Another principle is that a healthy environment requires a healthy, growing, vibrant economy. Burnett points out that the “worst environmental problems are found in countries with socialized economies, stagnant economic growth and where poverty is rife. Citizens in wealthier societies are healthier and spend more on environmental quality.”

Fairer taxes would encourage environmental improvements. Jonathan Adler, Director of Environmental Studies at CEI, says “the estate tax, for example, spurs unneeded development by walloping rural families with large tax assessments on undeveloped land that is passed down. Often, subdividing and developing that land, and destroying whatever habitat is there, is the only way to cover the tax liability. So even tax cuts can encourage greater environmental protection.”

The Cato Institute’s Jerry Taylor highlights another principle that free-market environmentalists rally behind: Do No Harm. Taylor notes, “Many government programs encourage or directly cause environmental harm. In addition, carelessly drawn up environmental laws often harm the economy and/or citizens and their constitutionally protected rights.”
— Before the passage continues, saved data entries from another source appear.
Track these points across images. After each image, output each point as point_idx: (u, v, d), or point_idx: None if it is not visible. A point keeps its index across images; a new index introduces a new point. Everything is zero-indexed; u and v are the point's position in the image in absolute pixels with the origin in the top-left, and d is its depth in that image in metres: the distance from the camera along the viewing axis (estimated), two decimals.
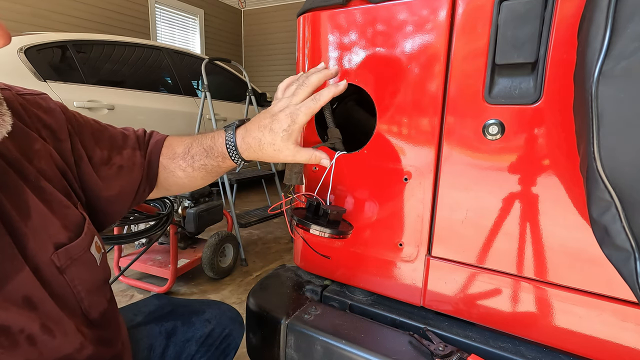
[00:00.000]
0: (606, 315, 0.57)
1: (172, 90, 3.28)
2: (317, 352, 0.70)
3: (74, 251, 0.50)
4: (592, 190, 0.43)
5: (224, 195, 2.84)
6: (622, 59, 0.38)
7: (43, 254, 0.46)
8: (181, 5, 5.91)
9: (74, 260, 0.50)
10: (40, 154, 0.50)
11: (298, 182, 0.74)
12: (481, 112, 0.61)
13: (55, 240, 0.48)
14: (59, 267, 0.48)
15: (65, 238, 0.49)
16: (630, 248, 0.42)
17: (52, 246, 0.47)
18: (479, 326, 0.70)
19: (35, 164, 0.49)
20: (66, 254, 0.49)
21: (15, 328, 0.42)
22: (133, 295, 2.00)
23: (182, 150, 0.67)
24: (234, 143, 0.62)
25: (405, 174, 0.70)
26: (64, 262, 0.48)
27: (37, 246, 0.46)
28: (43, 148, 0.51)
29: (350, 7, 0.71)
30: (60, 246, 0.48)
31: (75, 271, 0.50)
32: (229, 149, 0.62)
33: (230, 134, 0.62)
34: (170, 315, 0.78)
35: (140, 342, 0.70)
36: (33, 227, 0.46)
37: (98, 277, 0.55)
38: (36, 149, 0.50)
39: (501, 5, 0.56)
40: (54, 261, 0.47)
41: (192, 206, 2.06)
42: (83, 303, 0.51)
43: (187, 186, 0.71)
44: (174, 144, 0.70)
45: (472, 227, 0.65)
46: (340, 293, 0.85)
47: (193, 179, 0.69)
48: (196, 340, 0.76)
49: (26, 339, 0.43)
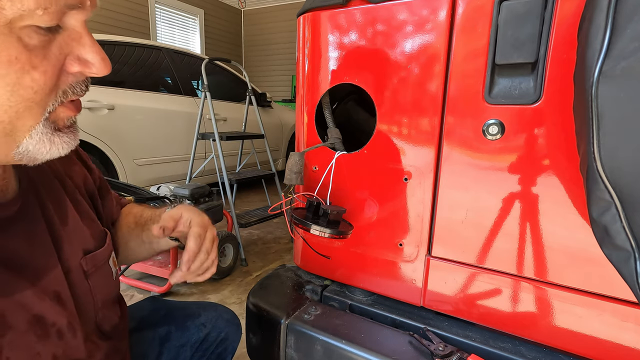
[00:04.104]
0: (606, 315, 0.57)
1: (172, 90, 3.28)
2: (317, 352, 0.70)
3: (99, 259, 0.54)
4: (592, 190, 0.43)
5: (224, 195, 2.84)
6: (622, 59, 0.38)
7: (74, 257, 0.50)
8: (181, 5, 5.91)
9: (97, 268, 0.53)
10: (77, 174, 0.58)
11: (298, 182, 0.74)
12: (481, 112, 0.61)
13: (85, 247, 0.52)
14: (86, 271, 0.51)
15: (92, 246, 0.53)
16: (630, 248, 0.42)
17: (81, 251, 0.51)
18: (479, 326, 0.70)
19: (74, 181, 0.56)
20: (92, 260, 0.52)
21: (48, 320, 0.44)
22: (133, 295, 2.00)
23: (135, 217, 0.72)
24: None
25: (405, 174, 0.70)
26: (90, 267, 0.52)
27: (70, 250, 0.49)
28: (80, 170, 0.59)
29: (350, 7, 0.71)
30: (88, 252, 0.52)
31: (97, 280, 0.53)
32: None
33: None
34: (164, 319, 0.76)
35: (133, 349, 0.68)
36: (68, 232, 0.50)
37: (113, 291, 0.59)
38: (75, 169, 0.58)
39: (501, 5, 0.56)
40: (82, 265, 0.51)
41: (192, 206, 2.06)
42: (98, 314, 0.54)
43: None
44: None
45: (472, 227, 0.65)
46: (340, 293, 0.85)
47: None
48: (191, 345, 0.74)
49: (56, 333, 0.45)
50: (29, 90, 0.34)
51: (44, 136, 0.37)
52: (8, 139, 0.36)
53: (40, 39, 0.34)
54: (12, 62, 0.32)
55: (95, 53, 0.38)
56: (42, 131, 0.37)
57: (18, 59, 0.32)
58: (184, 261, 0.57)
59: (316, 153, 0.79)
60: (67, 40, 0.36)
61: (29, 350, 0.41)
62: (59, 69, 0.36)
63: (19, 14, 0.31)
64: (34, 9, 0.31)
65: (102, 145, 2.59)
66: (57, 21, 0.34)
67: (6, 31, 0.31)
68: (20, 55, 0.33)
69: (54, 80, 0.36)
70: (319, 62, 0.77)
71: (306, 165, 0.81)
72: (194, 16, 6.24)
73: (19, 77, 0.33)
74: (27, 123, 0.36)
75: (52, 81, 0.36)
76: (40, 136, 0.37)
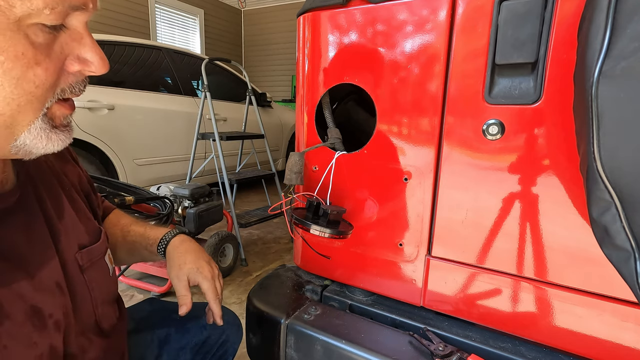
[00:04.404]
0: (606, 315, 0.57)
1: (172, 90, 3.28)
2: (317, 352, 0.70)
3: (94, 254, 0.55)
4: (592, 190, 0.43)
5: (224, 195, 2.84)
6: (622, 59, 0.38)
7: (70, 251, 0.51)
8: (181, 5, 5.91)
9: (93, 263, 0.54)
10: (72, 172, 0.60)
11: (298, 182, 0.74)
12: (481, 112, 0.61)
13: (80, 242, 0.53)
14: (81, 265, 0.52)
15: (87, 241, 0.55)
16: (630, 248, 0.42)
17: (77, 246, 0.52)
18: (479, 326, 0.70)
19: (70, 178, 0.58)
20: (88, 255, 0.53)
21: (45, 311, 0.45)
22: (133, 295, 2.00)
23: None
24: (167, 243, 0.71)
25: (405, 174, 0.70)
26: (85, 262, 0.53)
27: (66, 243, 0.50)
28: (74, 169, 0.61)
29: (350, 7, 0.71)
30: (83, 247, 0.53)
31: (93, 274, 0.54)
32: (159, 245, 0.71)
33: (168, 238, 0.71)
34: (164, 321, 0.75)
35: (131, 351, 0.67)
36: (65, 226, 0.51)
37: (110, 287, 0.60)
38: (69, 167, 0.59)
39: (501, 5, 0.56)
40: (78, 259, 0.52)
41: (192, 206, 2.06)
42: (97, 310, 0.54)
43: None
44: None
45: (472, 227, 0.65)
46: (340, 293, 0.85)
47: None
48: (191, 348, 0.73)
49: (53, 324, 0.46)
50: (31, 84, 0.36)
51: (42, 132, 0.39)
52: (7, 131, 0.37)
53: (45, 37, 0.36)
54: (18, 57, 0.34)
55: (94, 53, 0.40)
56: (40, 126, 0.39)
57: (24, 54, 0.35)
58: (208, 318, 0.68)
59: (316, 153, 0.79)
60: (68, 40, 0.39)
61: (26, 340, 0.42)
62: (60, 67, 0.39)
63: (27, 13, 0.33)
64: (42, 8, 0.34)
65: (102, 145, 2.59)
66: (61, 21, 0.37)
67: (15, 28, 0.34)
68: (27, 51, 0.35)
69: (55, 78, 0.38)
70: (319, 62, 0.77)
71: (306, 165, 0.81)
72: (194, 16, 6.24)
73: (24, 71, 0.35)
74: (27, 117, 0.38)
75: (53, 78, 0.38)
76: (38, 131, 0.39)
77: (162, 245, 0.69)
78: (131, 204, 1.46)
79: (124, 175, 2.77)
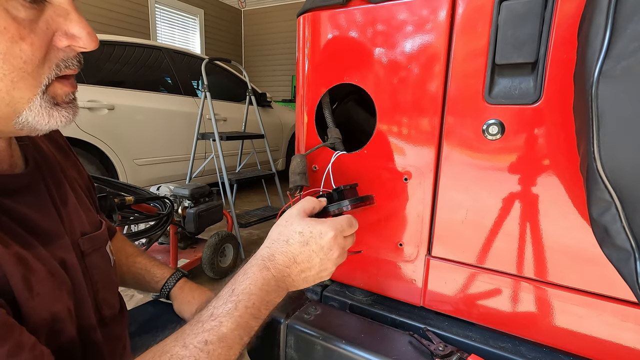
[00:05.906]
0: (606, 315, 0.57)
1: (172, 90, 3.28)
2: (317, 352, 0.70)
3: (96, 241, 0.56)
4: (592, 190, 0.43)
5: (224, 195, 2.84)
6: (622, 59, 0.38)
7: (73, 236, 0.52)
8: (181, 5, 5.91)
9: (94, 250, 0.56)
10: (74, 169, 0.62)
11: (304, 183, 0.74)
12: (481, 112, 0.61)
13: (82, 229, 0.55)
14: (83, 251, 0.53)
15: (88, 230, 0.56)
16: (630, 248, 0.42)
17: (79, 233, 0.54)
18: (479, 326, 0.70)
19: (71, 173, 0.60)
20: (90, 241, 0.55)
21: (59, 278, 0.46)
22: (133, 295, 1.99)
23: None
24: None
25: (405, 174, 0.70)
26: (87, 247, 0.54)
27: (69, 228, 0.52)
28: (75, 164, 0.63)
29: (350, 7, 0.71)
30: (85, 234, 0.55)
31: (95, 260, 0.55)
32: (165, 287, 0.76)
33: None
34: (167, 324, 0.75)
35: (134, 353, 0.67)
36: (68, 213, 0.53)
37: (111, 276, 0.60)
38: (71, 163, 0.62)
39: (501, 5, 0.56)
40: (80, 244, 0.53)
41: (192, 206, 2.06)
42: (98, 295, 0.55)
43: None
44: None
45: (472, 227, 0.65)
46: (340, 293, 0.85)
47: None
48: None
49: (66, 292, 0.47)
50: (19, 59, 0.37)
51: (43, 109, 0.41)
52: (8, 109, 0.39)
53: (27, 13, 0.37)
54: (1, 31, 0.35)
55: (81, 27, 0.41)
56: (41, 104, 0.41)
57: (7, 29, 0.36)
58: None
59: (316, 153, 0.79)
60: (54, 16, 0.39)
61: (53, 292, 0.44)
62: (47, 43, 0.39)
63: None
64: None
65: (102, 145, 2.59)
66: None
67: None
68: (9, 26, 0.36)
69: (42, 53, 0.39)
70: (319, 62, 0.77)
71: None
72: (194, 16, 6.24)
73: (9, 46, 0.36)
74: (25, 95, 0.39)
75: (41, 53, 0.39)
76: (39, 109, 0.40)
77: (166, 290, 0.76)
78: (131, 204, 1.46)
79: (124, 175, 2.77)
According to Taylor, government “is often the worst polluter and violator of environmental laws. It exempts itself from environmental policies with one hand while establishing laws and regulations and creating bureaucracies to enforce such laws with the other hand.”



Evidence of an Impact

Evidence is growing that free-market environmental principles are helping to shape public policy. The hostile reception that President Clinton’s global warming treaty received in the U.S. Senate was due in part to the efforts of free-market environmentalists, who have pointed out the deficiencies in the science and economics of global warming theory.
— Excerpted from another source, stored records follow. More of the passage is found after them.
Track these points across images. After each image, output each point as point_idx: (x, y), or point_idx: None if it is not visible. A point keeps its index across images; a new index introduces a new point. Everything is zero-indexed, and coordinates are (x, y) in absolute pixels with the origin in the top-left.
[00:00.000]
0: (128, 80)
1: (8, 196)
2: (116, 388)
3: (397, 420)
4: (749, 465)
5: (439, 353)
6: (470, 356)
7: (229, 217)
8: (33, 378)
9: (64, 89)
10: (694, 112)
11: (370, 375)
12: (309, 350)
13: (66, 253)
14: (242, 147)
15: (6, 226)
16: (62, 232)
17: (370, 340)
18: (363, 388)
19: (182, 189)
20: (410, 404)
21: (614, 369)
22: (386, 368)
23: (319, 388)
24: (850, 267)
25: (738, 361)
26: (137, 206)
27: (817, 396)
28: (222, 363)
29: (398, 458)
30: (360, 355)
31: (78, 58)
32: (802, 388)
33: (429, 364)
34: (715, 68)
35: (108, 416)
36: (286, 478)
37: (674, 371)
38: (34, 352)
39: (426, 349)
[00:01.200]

The “Do No Harm” principle discussed by Taylor is listed as the first policy priority under “Natural Resource and Environment” in the House of Representatives Concurrent Resolution on the Budget for 1997. The second policy priority of the budget resolutions states that “Economic Growth is a Vital Prerequisite for Environmental Progress,” and the last priority stresses the need to permit state and local government to take the lead in responding to environmental problems.

On Earth Day, Adler argues, environmentalists should shelve their preconceived prejudices against the power of free markets and free minds to improve the environment. “True environmentalists should care more about protecting the environment than protecting outdated environmental regulations.”

The times have changed, and free-market environmentalists are determined to make the national environmental movement change with them. Says Adler, “There is nothing pro-environment about clinging to decades-old laws that are ineffective, inefficient, and, in many cases, anti-environment. Often the best thing that can done for environmental protection is reducing the size and scope of the federal government.”